In a green landscape that held a few huts and misty air, the giant banyan tree stood with its lush branches spread out to all sides. And it was under this tree that the aged Guru, a man with a long grey beard and dressed in white, and his little disciples were seated cross-legged.
The boys, no older than the age of ten, only wore lower garments of white. Their heads were bald except for the thin tuft of hair that flowed from the back. The girls were dressed in white tunics with their hair tied to a bun on top. They sat facing the Guru, but there was a sense of concern written all over their faces.

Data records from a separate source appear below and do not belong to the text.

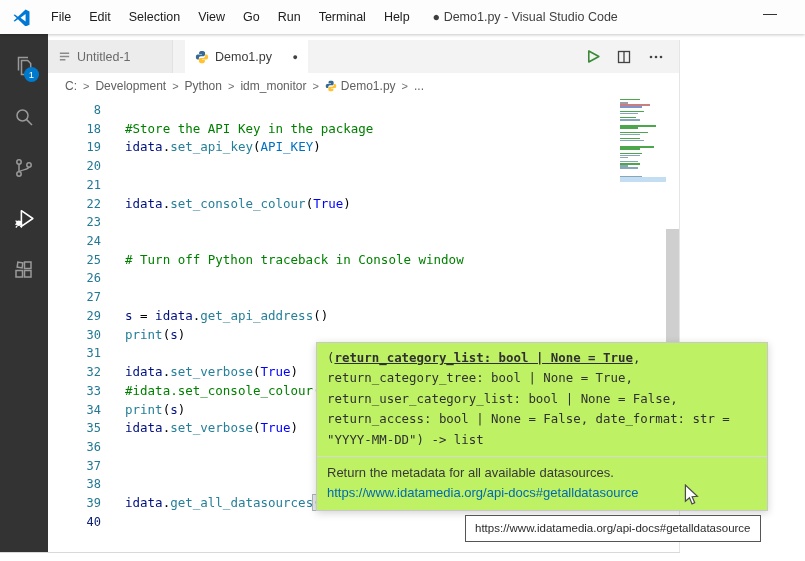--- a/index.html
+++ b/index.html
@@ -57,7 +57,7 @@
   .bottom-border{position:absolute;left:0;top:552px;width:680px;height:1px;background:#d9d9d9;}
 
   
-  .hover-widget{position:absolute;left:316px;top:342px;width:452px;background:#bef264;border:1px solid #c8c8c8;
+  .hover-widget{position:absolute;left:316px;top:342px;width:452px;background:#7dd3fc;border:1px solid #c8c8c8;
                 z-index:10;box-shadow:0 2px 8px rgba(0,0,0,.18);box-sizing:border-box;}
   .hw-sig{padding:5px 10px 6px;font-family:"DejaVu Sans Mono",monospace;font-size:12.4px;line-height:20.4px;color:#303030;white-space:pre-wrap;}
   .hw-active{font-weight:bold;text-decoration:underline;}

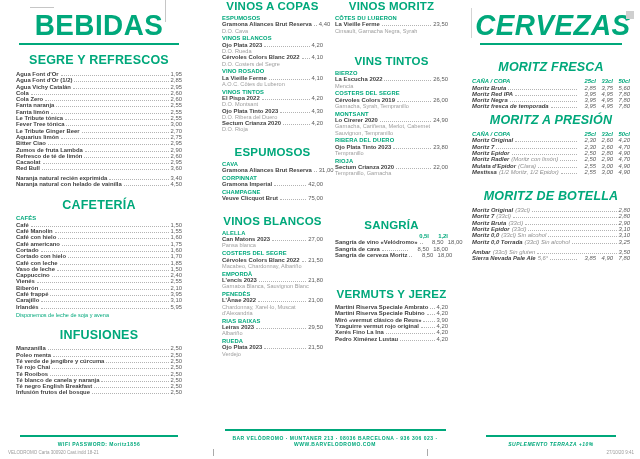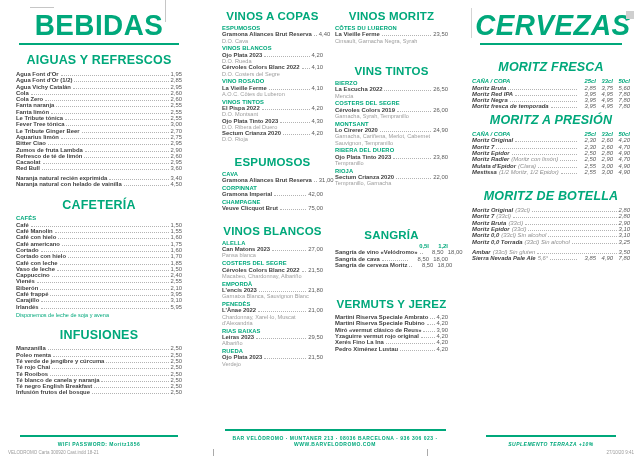--- a/index.html
+++ b/index.html
@@ -50,7 +50,7 @@
   #p-right .frule{width:130px}
   .ftext{font-size:5px;color:var(--g);letter-spacing:.5px;font-weight:bold;}
 
-  .cols{display:flex;gap:12px;margin-top:10px;}
+  .cols{display:flex;gap:12px;}
   .subcol-l{width:101px;flex:none;}
   .subcol-r{flex:1;min-width:0;}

They exchanged glances, finding him unusually silent.
“Guru ji,” said the smallest of them, humbly. “The soul is calm, but not the mind.”
The man slowly withdrew from his thoughts and kindly gazed at the boy. “Indeed.” he replied with a smile.
“Does the air carry the scent of the Hayacree?” asked a girl.
The Guru nodded.
“Will we be forced to leave this mortal world soon?” probed another.
The Guru was unsure; his gaze remained fixed into a distance.
“There are stories about a man who is fighting the Hayacree.”
“So I have heard,” the Guru replied. “But he is only one man. He cannot be present everywhere at the same time.”
“Why not seek his help before the Hayacree reaches us?”
The Guru smiled. ‘What is wiser: to speak the truth which is defeating in purpose or speak of a possibility that provides temporary relief?’
“I can run fast, Guru ji.” a little girl boasted innocently. “I race with cats by the kitchens all the time.”
‘Then what exactly is hope?’
“Guru ji, if you may allow, I can find him.” said the little girl.
‘Hope is beyond possibility. Hope becomes the desire to fight against the illusions of imminent truth. Hope is the very essence of survival. Hope is life itself.’
“I am going to find Arjuna,” said the little girl, standing up. “He will save us and our village from the Hayacree. I know he can!”